> **Description of the task**
Select each line of the items below that contains the string "elevation", and copy those lines. Matching is case-sensitive.

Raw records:
* begin *

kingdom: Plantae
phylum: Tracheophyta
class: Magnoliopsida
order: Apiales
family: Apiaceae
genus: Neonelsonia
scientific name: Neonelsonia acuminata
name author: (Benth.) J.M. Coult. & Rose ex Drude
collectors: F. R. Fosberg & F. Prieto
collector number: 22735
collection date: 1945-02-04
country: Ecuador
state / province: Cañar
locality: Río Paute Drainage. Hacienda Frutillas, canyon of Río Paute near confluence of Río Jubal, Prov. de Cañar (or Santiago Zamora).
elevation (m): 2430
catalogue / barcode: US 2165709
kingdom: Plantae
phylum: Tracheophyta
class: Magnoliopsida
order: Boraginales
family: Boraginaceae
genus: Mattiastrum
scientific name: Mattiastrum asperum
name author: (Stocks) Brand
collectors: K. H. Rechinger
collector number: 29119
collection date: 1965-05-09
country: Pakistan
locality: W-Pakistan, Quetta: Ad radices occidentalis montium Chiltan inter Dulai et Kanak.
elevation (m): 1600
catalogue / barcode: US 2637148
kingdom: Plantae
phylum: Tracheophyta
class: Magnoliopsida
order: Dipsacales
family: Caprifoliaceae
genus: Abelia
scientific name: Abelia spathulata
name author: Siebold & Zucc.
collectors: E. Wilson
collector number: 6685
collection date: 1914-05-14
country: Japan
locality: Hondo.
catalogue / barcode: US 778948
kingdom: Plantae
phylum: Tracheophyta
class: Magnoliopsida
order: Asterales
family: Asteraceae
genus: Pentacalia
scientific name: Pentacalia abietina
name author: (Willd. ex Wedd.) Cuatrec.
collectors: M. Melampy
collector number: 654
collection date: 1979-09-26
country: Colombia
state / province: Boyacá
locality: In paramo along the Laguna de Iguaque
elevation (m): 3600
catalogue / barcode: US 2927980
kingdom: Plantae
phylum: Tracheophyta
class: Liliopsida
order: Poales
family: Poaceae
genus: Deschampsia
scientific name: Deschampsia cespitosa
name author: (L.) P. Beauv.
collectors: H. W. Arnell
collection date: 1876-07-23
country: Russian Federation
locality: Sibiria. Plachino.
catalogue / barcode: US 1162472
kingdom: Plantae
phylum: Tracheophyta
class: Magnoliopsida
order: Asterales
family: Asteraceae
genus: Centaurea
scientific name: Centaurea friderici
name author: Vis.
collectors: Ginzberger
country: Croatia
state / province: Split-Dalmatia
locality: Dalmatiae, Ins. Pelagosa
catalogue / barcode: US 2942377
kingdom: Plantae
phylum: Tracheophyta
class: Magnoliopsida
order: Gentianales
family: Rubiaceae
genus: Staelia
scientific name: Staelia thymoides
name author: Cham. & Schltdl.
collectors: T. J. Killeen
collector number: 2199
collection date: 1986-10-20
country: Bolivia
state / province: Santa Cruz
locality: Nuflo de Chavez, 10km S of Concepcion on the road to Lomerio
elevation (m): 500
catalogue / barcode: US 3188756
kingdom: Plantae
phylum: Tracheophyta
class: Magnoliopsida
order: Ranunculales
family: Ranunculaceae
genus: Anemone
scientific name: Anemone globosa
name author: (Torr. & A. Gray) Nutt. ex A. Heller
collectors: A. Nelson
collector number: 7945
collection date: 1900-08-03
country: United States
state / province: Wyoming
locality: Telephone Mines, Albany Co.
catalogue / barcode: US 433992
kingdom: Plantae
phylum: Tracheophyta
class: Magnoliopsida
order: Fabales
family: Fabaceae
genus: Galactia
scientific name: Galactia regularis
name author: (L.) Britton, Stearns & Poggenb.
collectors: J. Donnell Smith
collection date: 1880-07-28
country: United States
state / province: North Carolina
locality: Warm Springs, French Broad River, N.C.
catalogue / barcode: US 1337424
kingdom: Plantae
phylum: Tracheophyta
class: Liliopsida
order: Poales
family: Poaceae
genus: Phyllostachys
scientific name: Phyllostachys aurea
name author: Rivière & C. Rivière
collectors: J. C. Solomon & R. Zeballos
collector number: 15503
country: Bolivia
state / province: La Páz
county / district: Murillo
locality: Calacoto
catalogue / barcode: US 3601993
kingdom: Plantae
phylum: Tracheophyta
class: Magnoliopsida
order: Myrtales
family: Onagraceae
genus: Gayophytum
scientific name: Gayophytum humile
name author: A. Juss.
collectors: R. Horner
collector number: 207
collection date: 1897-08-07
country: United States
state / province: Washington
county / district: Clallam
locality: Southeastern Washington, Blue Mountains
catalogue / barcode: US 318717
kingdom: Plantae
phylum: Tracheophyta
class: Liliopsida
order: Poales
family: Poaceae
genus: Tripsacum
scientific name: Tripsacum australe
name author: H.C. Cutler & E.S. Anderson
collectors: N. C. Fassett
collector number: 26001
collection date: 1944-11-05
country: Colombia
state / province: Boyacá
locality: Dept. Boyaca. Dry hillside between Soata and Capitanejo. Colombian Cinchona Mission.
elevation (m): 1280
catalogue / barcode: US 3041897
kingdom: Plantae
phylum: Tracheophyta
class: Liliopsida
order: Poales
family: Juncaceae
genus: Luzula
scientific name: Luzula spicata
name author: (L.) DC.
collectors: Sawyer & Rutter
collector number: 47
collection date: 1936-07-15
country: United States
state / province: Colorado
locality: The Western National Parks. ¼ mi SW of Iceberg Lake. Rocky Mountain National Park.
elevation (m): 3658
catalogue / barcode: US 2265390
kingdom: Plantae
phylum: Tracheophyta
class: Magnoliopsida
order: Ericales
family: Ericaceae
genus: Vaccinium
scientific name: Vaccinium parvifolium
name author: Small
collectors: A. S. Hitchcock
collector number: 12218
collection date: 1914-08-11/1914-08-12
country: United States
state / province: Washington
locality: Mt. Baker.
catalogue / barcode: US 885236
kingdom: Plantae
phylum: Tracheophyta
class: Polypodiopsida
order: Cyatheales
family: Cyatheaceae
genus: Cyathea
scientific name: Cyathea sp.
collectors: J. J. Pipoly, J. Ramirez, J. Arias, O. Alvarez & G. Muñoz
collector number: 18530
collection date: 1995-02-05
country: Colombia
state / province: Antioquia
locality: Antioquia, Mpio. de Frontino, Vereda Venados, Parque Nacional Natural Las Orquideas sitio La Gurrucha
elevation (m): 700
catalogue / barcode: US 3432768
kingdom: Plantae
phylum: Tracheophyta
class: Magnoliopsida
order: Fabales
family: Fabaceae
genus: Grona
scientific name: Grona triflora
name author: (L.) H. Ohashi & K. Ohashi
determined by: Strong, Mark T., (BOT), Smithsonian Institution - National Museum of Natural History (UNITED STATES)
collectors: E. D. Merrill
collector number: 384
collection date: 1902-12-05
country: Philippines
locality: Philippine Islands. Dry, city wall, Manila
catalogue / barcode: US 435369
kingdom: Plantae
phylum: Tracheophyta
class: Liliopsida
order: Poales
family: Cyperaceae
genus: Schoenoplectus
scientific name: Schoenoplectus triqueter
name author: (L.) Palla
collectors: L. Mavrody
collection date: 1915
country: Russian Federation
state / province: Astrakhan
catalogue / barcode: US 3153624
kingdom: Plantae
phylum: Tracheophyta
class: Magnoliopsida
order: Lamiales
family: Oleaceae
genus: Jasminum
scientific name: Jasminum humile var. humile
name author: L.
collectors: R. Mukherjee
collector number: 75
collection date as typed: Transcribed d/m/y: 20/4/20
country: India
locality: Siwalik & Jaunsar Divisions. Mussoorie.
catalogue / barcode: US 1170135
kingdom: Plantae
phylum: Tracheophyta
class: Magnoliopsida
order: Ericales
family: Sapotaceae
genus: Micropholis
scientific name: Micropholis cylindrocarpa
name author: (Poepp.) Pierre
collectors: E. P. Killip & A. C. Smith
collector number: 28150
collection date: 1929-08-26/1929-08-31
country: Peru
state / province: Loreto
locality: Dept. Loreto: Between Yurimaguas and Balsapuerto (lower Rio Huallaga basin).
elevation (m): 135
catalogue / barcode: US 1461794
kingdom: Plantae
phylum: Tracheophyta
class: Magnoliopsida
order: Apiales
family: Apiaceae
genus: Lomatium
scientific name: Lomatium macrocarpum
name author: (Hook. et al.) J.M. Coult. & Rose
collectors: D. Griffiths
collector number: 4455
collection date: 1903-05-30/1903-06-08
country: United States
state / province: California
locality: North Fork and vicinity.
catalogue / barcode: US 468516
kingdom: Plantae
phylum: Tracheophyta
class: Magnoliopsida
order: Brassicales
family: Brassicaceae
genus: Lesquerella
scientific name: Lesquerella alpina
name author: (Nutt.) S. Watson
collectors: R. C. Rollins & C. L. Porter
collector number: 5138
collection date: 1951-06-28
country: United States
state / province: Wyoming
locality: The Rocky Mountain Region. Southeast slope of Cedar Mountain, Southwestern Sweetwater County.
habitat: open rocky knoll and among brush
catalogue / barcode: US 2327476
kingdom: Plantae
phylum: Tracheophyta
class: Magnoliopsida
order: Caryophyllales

* end *

> **Problem solution**
elevation (m): 2430
elevation (m): 1600
elevation (m): 3600
elevation (m): 500
elevation (m): 1280
elevation (m): 3658
elevation (m): 700
elevation (m): 135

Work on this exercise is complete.